Aim of the task —
Output range, inclusive: from the line containing "thumb ip: (353, 765)" to the line containing "ring dip: (772, 1409)". Restate those lines from the data below word for word and only those.

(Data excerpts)
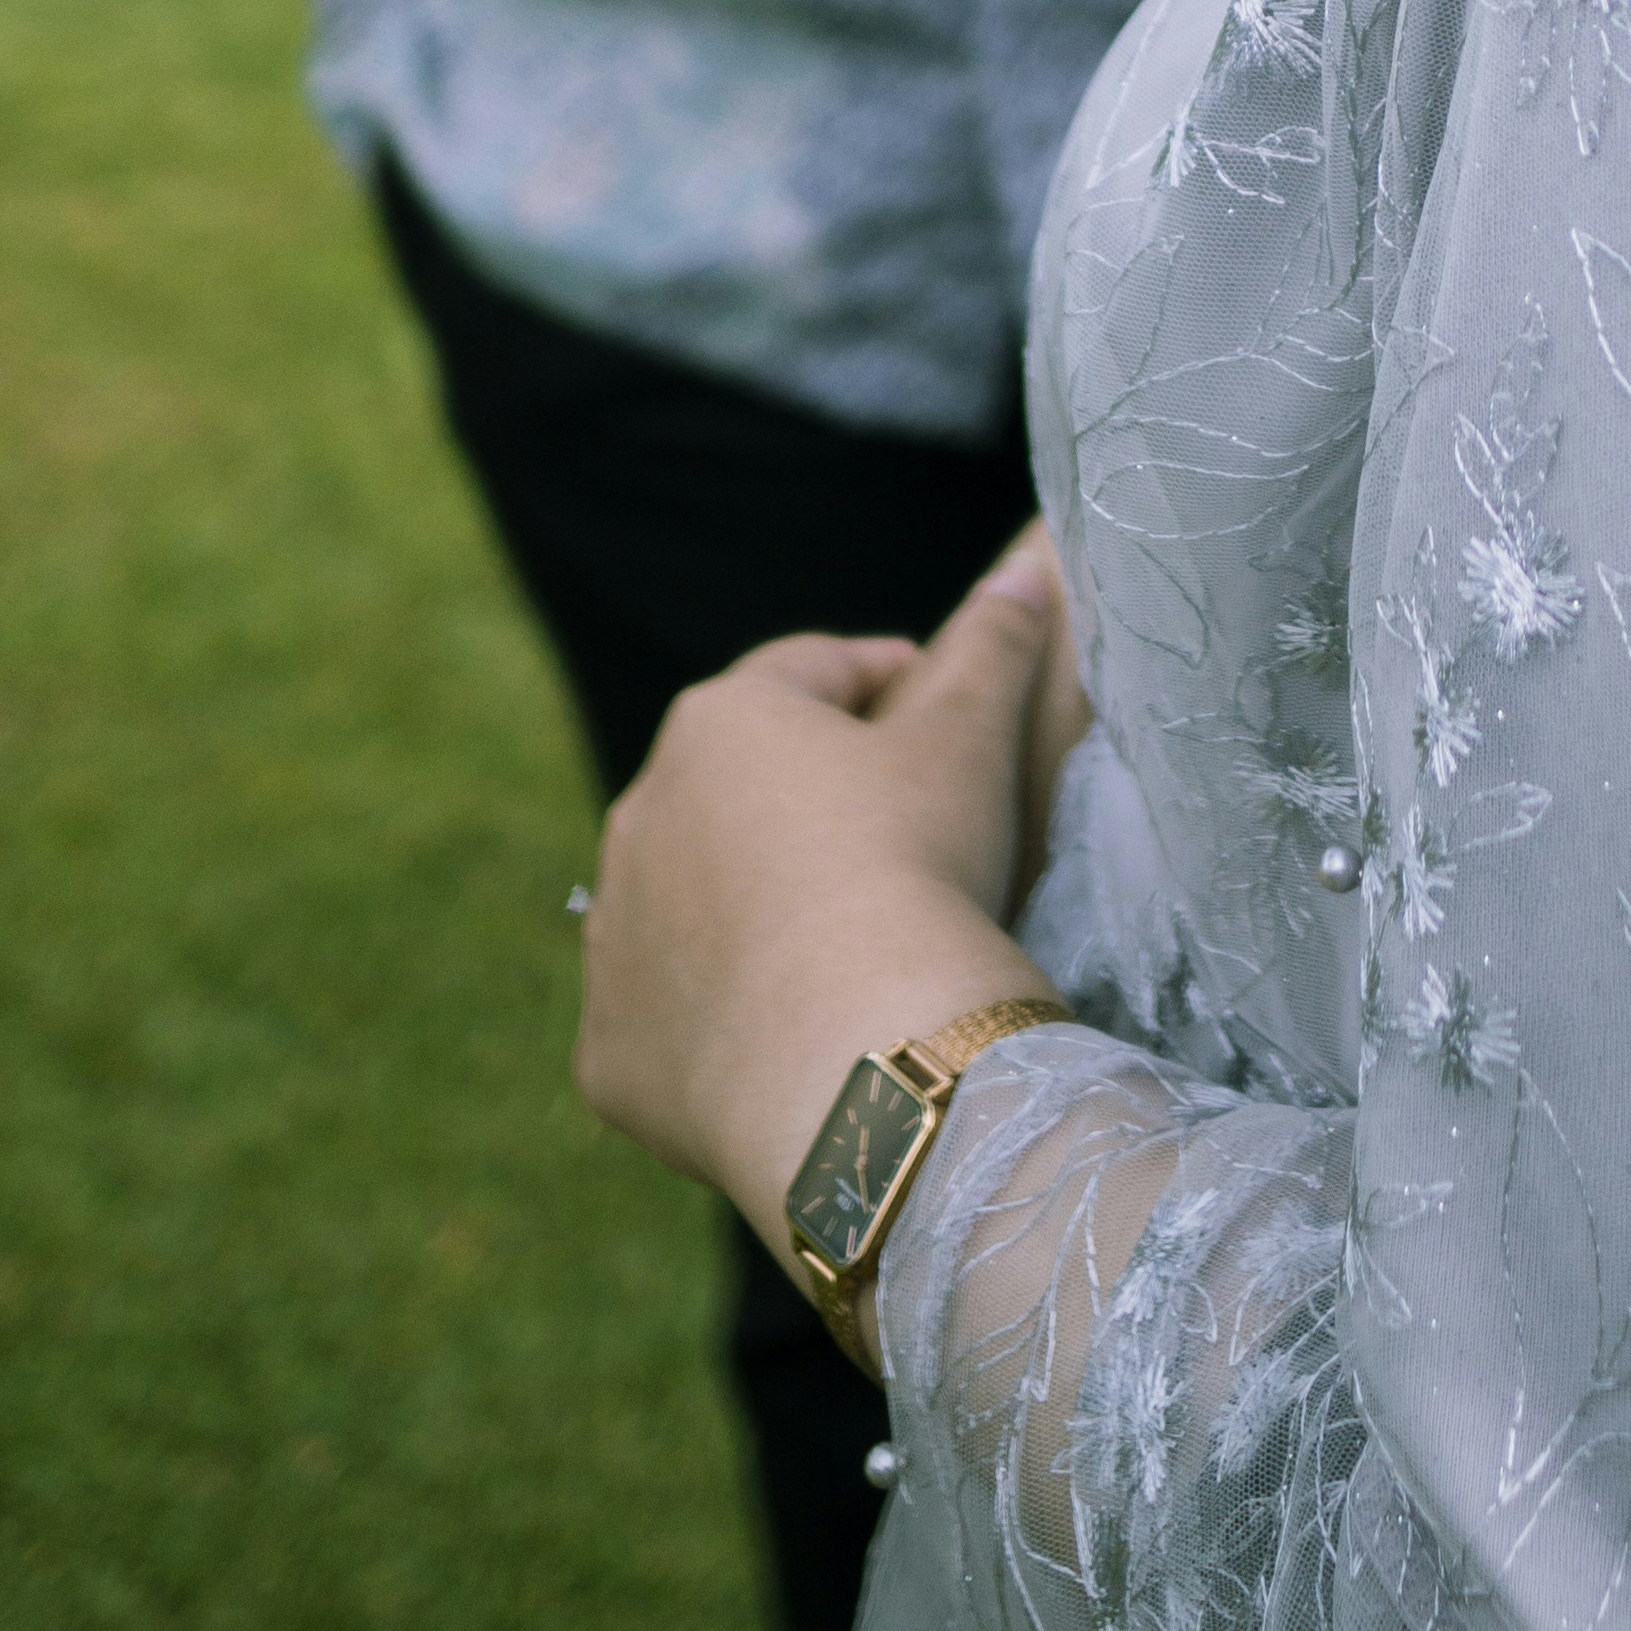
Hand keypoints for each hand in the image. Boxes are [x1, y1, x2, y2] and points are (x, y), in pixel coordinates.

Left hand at [575, 537, 1080, 1287]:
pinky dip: (716, 1020)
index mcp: (717, 722)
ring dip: (748, 909)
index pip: (807, 672)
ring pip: (688, 905)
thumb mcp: (969, 737)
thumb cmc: (915, 865)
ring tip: (840, 948)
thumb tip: (1021, 573)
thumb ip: (989, 646)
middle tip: (896, 839)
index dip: (881, 679)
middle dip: (804, 801)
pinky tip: (784, 1037)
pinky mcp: (609, 1052)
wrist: (860, 1056)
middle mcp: (639, 818)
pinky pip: (666, 1021)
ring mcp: (612, 943)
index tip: (938, 712)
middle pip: (734, 790)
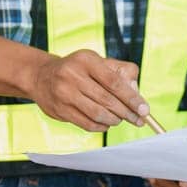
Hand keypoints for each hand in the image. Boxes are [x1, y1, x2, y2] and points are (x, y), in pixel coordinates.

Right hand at [28, 50, 148, 131]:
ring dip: (114, 120)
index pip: (114, 82)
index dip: (132, 98)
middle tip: (138, 119)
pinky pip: (87, 123)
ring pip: (98, 114)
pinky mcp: (59, 109)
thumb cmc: (79, 70)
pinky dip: (102, 126)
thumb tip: (137, 94)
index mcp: (86, 60)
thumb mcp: (98, 62)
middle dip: (127, 113)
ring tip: (120, 119)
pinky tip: (107, 123)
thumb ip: (122, 73)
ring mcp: (64, 93)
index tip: (144, 110)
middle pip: (107, 100)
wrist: (41, 76)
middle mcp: (72, 75)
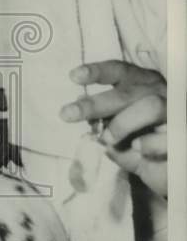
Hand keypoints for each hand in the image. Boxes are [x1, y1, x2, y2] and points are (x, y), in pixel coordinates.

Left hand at [60, 60, 166, 198]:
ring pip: (151, 106)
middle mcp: (160, 92)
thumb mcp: (118, 132)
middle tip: (67, 114)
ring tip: (107, 140)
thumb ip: (103, 120)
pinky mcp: (183, 134)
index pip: (121, 71)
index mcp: (142, 85)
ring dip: (122, 124)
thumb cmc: (141, 145)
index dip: (98, 72)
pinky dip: (148, 144)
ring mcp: (175, 112)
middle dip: (96, 104)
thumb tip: (80, 106)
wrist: (168, 169)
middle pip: (128, 92)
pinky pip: (167, 135)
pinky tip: (137, 149)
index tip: (73, 76)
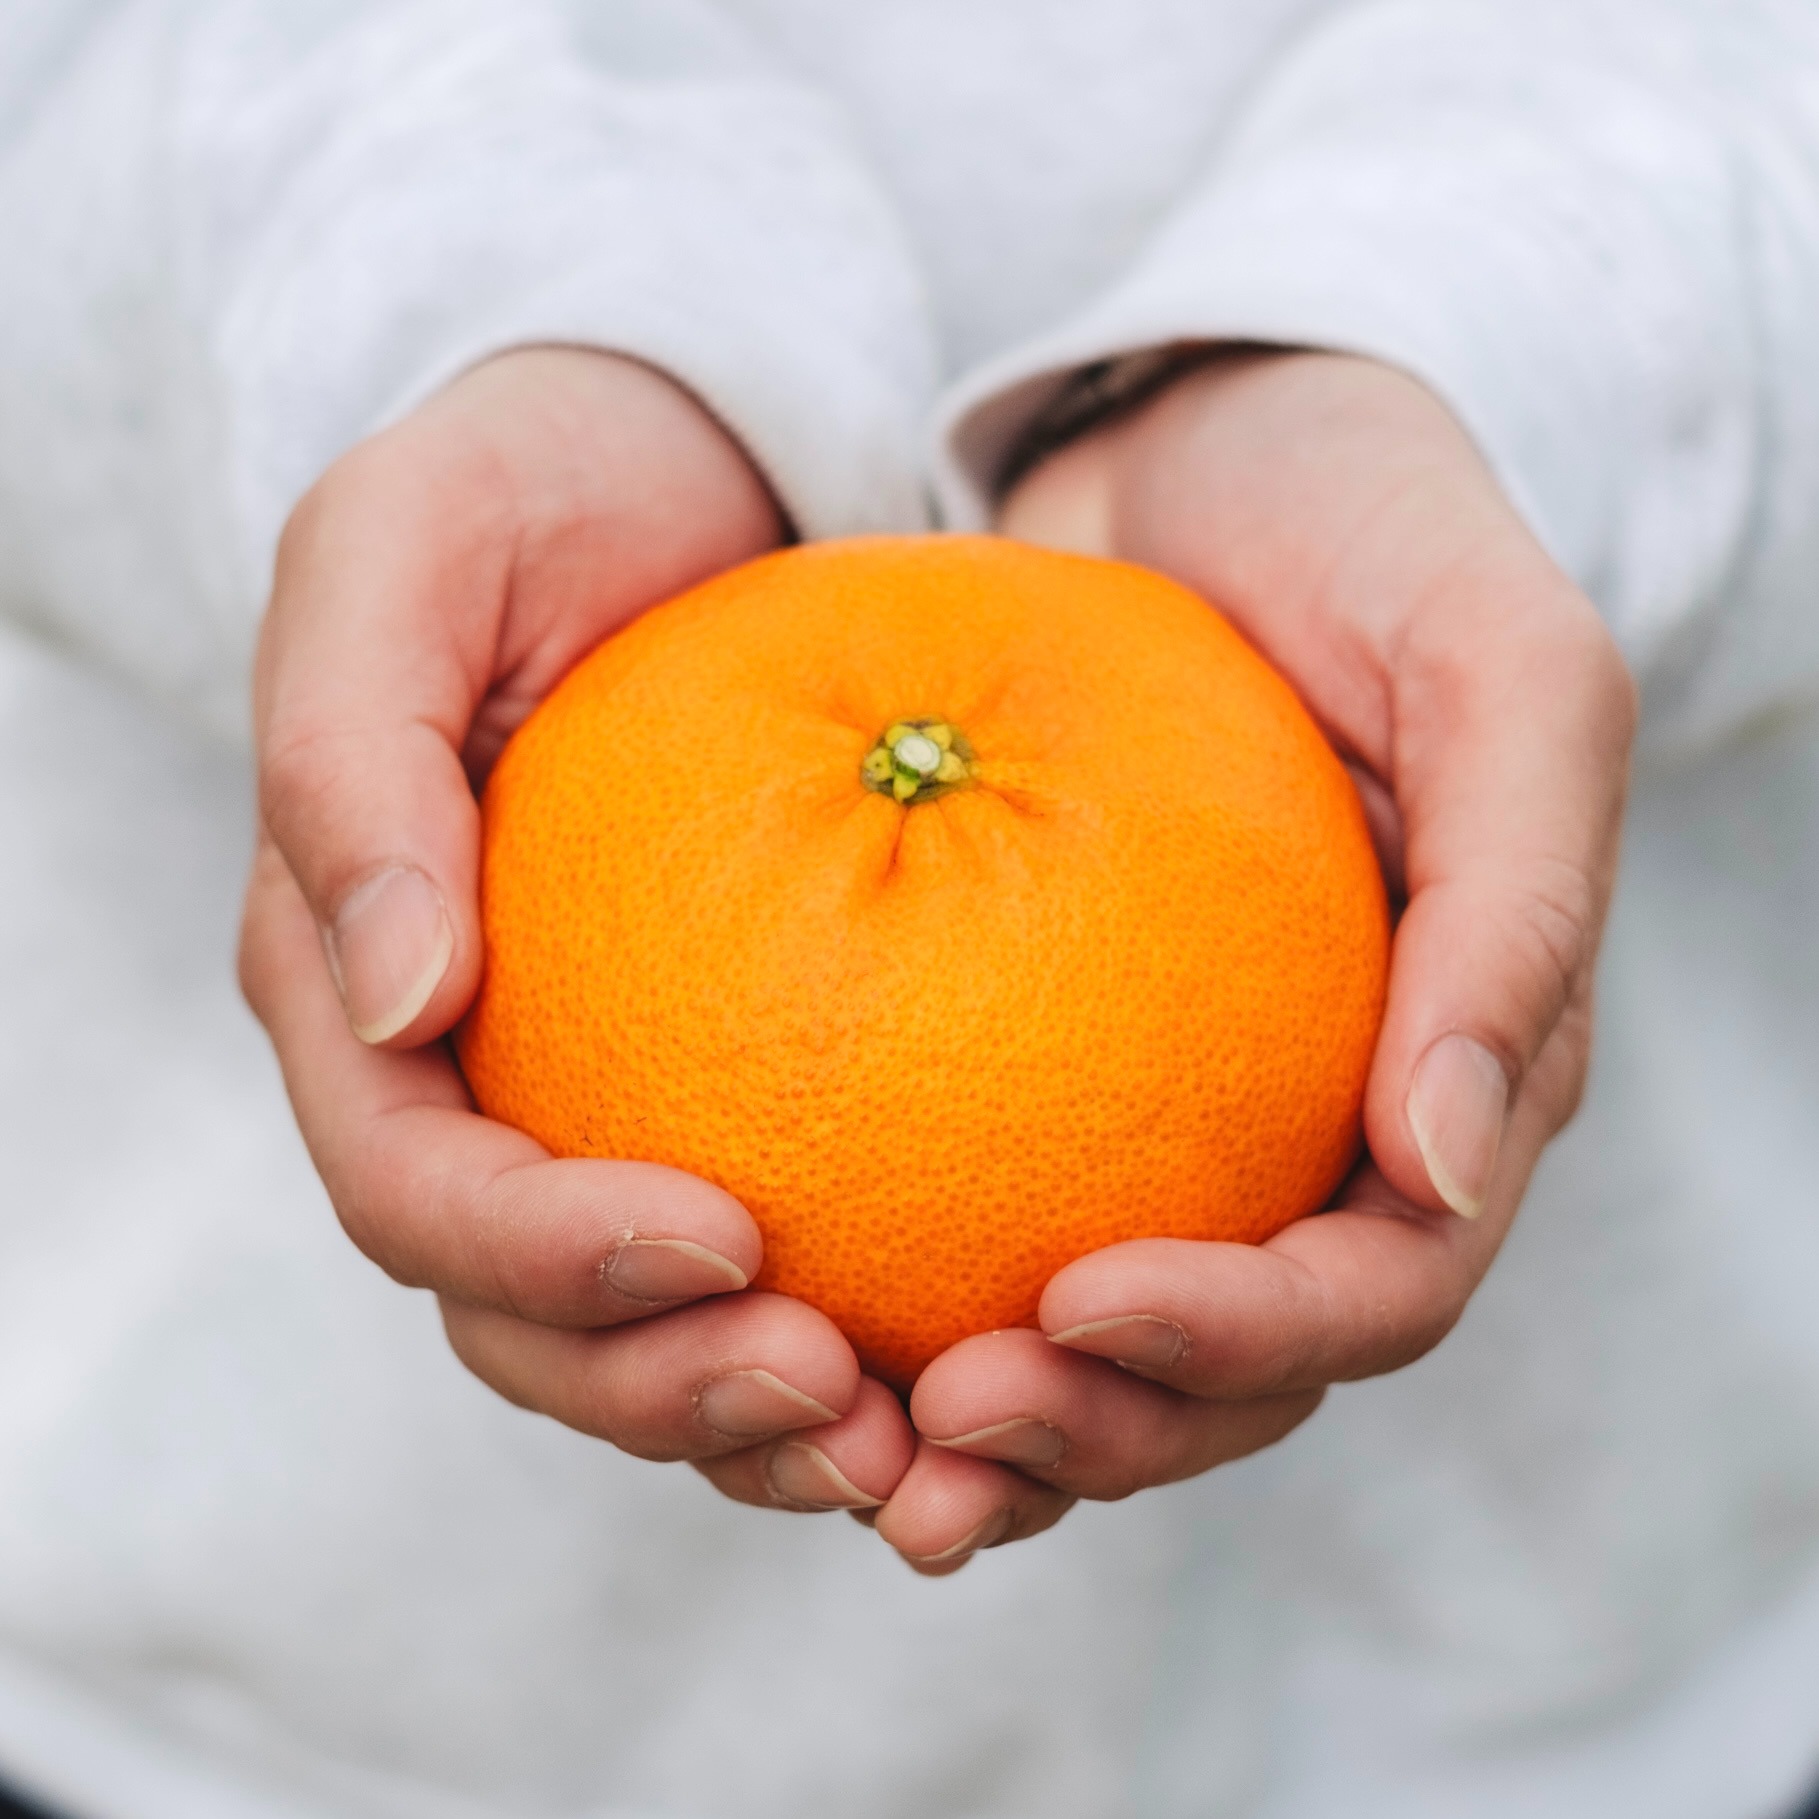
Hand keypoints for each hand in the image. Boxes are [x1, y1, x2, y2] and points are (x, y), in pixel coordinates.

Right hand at [240, 349, 916, 1515]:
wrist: (667, 455)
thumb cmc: (530, 484)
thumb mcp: (402, 554)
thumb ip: (353, 765)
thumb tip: (391, 1002)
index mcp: (356, 989)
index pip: (414, 1186)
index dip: (538, 1256)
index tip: (718, 1239)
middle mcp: (475, 1079)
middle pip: (527, 1318)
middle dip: (667, 1388)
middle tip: (843, 1398)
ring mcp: (607, 1093)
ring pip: (656, 1327)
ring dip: (772, 1409)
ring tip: (927, 1432)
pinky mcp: (744, 1075)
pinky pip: (798, 1235)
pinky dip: (876, 1320)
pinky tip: (996, 1337)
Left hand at [865, 351, 1635, 1571]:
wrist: (1209, 433)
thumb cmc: (1374, 531)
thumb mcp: (1500, 669)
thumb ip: (1514, 907)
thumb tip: (1440, 1165)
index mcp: (1448, 1072)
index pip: (1381, 1282)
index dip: (1246, 1338)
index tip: (1077, 1302)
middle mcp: (1308, 1123)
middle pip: (1222, 1370)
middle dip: (1091, 1430)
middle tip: (930, 1431)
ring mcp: (1168, 1099)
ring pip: (1087, 1340)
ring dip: (974, 1419)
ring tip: (832, 1430)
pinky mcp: (1027, 1050)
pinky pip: (956, 1201)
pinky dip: (879, 1283)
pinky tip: (759, 1297)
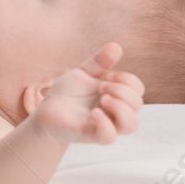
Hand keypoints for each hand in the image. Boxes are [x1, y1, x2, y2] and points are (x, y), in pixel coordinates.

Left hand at [26, 43, 143, 144]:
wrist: (47, 109)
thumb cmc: (68, 93)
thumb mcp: (82, 73)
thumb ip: (99, 62)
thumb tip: (116, 46)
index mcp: (115, 95)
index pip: (138, 89)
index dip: (127, 79)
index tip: (106, 76)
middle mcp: (114, 111)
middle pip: (138, 104)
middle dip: (121, 90)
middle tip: (100, 86)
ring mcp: (104, 124)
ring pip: (131, 125)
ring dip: (120, 107)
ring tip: (102, 99)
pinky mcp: (91, 135)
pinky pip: (109, 136)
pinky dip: (104, 123)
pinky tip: (94, 113)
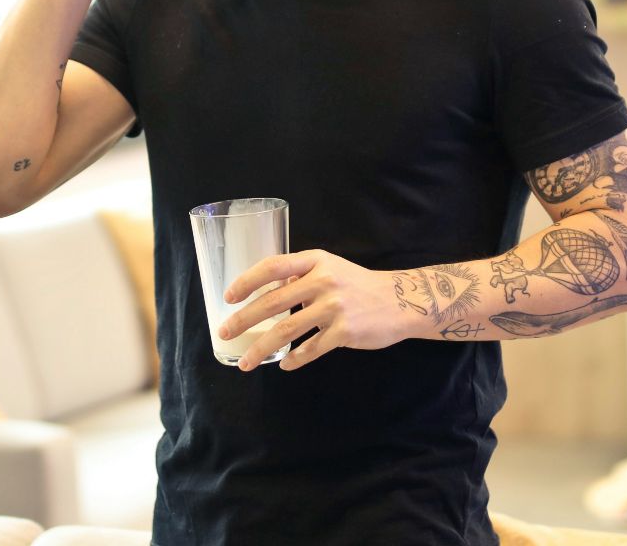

Expected answer —
thumb ip: (353, 765)
thumb tip: (391, 1002)
index mcp: (356, 989)
index pip: (414, 1186)
index dip: (538, 1256)
index tip: (718, 1239)
middle mcp: (475, 1079)
middle pip: (527, 1318)
middle dip: (667, 1388)
middle tip: (843, 1398)
ring mcp: (607, 1093)
ring pip: (656, 1327)
ring dip: (772, 1409)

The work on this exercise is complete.